| Case | b0 × h0 (mm) | Exposure | β (mm/min) | k0 (mm) | η0 | t (min) | d_eff (mm) | b_r × h_r (mm) | Indicative status |
|---|---|---|---|---|---|---|---|---|---|
| Beam A | 140 × 300 | Three faces | 0.65 | 7 | 0.55 | 45 | 36.3 | 67.4 × 263.7 | Often passes at moderate utilization |
| Column B | 200 × 200 | Four faces | 0.65 | 7 | 0.60 | 60 | 46.0 | 108.0 × 108.0 | May fail for higher axial demand |
| Beam C | 90 × 240 | One face | 0.50 | 7 | 0.70 | 30 | 22.0 | 90.0 × 218.0 | Often sensitive to utilization choice |
- Charring depth:
d_char = β · t - Effective char depth:
d_eff = d_char + k0 + a0 - Residual dimensions: depend on exposed faces (e.g., for three faces:
b_r = b0 − 2·d_eff,h_r = h0 − d_eff) - Capacity proxy: axial uses
A = b·h; bending usesZ = b·h² / 6 - Utilization at time t:
η_t = η0 · (Prop0 / Propt)
- Choose Check at a fire duration for a known rating time.
- Select Exposure faces to match the actual fire exposure.
- Enter b0 and h0 in millimetres, then set η0.
- Pick a timber preset or supply a custom β.
- Adjust k0 and a0 only when justified.
- Press Calculate to view results above the form.
- Use Download CSV or Download PDF for documentation.
1) Fire resistance in timber members
Timber commonly performs predictably in fire because the outer layer chars and insulates the core. The calculator models this by reducing the cross-section over time and then comparing the remaining geometric capacity proxy to the original section. This supports early-stage checks and reporting.

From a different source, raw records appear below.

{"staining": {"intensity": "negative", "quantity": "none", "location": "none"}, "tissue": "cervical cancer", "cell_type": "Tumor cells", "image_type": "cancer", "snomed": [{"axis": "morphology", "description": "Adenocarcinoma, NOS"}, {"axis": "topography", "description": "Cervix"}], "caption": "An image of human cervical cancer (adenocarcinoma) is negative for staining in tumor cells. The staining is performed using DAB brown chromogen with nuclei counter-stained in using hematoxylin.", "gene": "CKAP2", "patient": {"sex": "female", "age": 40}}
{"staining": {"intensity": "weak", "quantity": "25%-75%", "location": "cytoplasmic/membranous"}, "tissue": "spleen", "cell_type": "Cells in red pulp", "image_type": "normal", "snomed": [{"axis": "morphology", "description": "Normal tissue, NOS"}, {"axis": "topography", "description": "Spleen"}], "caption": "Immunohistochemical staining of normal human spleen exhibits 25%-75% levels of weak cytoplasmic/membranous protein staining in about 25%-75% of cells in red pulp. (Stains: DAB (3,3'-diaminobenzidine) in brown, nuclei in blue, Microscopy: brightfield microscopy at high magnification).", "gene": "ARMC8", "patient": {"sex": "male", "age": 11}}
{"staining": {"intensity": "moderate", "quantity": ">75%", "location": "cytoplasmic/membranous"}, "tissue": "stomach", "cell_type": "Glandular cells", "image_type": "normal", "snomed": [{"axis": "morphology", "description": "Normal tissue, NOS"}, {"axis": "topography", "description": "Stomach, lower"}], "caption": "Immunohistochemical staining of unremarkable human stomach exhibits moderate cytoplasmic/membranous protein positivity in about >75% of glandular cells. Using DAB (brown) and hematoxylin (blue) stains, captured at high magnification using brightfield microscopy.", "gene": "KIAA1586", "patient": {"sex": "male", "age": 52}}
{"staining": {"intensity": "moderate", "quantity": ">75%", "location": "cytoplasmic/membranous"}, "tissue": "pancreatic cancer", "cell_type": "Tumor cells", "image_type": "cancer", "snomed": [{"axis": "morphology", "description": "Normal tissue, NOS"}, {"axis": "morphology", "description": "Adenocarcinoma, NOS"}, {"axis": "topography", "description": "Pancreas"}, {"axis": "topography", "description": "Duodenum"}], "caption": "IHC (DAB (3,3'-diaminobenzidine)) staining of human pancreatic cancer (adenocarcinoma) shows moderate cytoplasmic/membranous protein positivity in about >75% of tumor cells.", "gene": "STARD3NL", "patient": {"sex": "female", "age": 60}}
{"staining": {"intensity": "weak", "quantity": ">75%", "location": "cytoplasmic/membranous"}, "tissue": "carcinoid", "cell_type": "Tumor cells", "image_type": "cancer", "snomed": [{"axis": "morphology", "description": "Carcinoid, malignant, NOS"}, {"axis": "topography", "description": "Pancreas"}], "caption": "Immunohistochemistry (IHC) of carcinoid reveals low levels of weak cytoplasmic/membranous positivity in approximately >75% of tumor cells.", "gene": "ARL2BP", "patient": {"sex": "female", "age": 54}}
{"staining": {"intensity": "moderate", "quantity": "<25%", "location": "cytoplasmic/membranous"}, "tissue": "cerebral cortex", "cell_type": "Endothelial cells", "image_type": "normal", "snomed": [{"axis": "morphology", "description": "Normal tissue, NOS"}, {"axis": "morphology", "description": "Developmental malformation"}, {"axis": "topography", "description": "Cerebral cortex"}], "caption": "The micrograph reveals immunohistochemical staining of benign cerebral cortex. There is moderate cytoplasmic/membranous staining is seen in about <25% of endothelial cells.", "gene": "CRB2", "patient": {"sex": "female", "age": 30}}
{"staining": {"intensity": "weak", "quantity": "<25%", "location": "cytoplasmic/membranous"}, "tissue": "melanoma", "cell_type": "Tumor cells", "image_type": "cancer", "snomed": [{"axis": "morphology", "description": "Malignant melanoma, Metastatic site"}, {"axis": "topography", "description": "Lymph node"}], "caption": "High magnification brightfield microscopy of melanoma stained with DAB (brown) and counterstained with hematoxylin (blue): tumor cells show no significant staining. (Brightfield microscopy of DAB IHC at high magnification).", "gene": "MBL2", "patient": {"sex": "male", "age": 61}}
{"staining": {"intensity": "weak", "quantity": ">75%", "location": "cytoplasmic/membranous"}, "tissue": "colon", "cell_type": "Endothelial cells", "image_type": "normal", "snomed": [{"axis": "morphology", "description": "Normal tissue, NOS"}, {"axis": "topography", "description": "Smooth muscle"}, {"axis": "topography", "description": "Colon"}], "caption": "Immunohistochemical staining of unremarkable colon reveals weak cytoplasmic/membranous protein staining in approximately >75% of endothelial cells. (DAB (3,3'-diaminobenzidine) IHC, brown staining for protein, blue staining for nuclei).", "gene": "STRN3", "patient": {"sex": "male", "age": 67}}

2) Charring rate and timber selection
Charring rate β is the primary driver of section loss. Typical values used here are 0.65 mm/min for many softwood or glued laminated members and 0.50 mm/min for some hardwoods. Select code-approved rates for your project, then verify that the chosen exposure pattern reflects the real fire scenario.
3) Zero-strength layer and allowances
In addition to char depth, designers often account for a weakened zone behind the char line. This is represented by the zero-strength layer k0. The additional allowance a0 can capture detailing tolerance, rounding, or conservative assumptions. Together, they increase the effective depth deff = β·t + k0 + a0 and reduce residual dimensions.
4) Exposure patterns and residual dimensions
The number of faces exposed matters. A beam exposed on three faces (bottom and both sides) reduces width by 2·deff and depth by 1·deff. For example, with β=0.65 mm/min, k0=7 mm, a0=0, and t=45 min, deff=36.3 mm. A 140×300 mm beam then becomes approximately 67.4×263.7 mm.
5) Utilization, capacity proxy, and rating output
The tool uses either area A (axial) or section modulus Z (bending) as a capacity proxy. If your ambient utilization is η0, the fire-time utilization is estimated as ηt = η0·(Prop0/Propt). When ηt reaches 1.0, the member is treated as failing. The rating label is shown in 15-minute classes for quick communication.
1) Is this a code-compliant fire design?
No. It is an estimating tool that models section loss and a simple utilization relationship. Use it for screening and documentation, then complete design checks to the governing standard with qualified review.
2) What should I enter for ambient utilization η0?
Use the ratio of design demand to ambient design capacity for the same action (bending or axial). If unknown, run a conservative range such as 0.50 to 0.80 and compare outcomes.
3) Which exposure pattern is most common for beams?
Three faces is common for beams supporting floors, where the top face is protected by decking or slab. If all faces can be exposed, select four faces for a more severe scenario.
4) Why include k0 and a0?
k0 represents a weakened zone behind the char line, while a0 adds allowance for conservatism or detailing tolerances. Increasing either value reduces the residual section and shortens the estimated rating.
5) Why does bending often degrade faster than axial?
Bending capacity proxy Z depends on depth squared. When depth reduces, Z can drop rapidly, increasing utilization. Axial proxy A reduces linearly with dimensions, so it may degrade more gradually for some cases.
6) What happens if b_r or h_r becomes zero?
The remaining section is treated as lost, and the utilization becomes effectively infinite. In practice, you should treat this as failure and consider protection, larger sections, or reduced exposure.
7) Can I use this for protected timber or encapsulated members?
You can approximate by reducing exposure severity or adjusting effective time, but protection behaviour is system-specific. For protected assemblies, use test data or standard methods that explicitly model protection and delamination.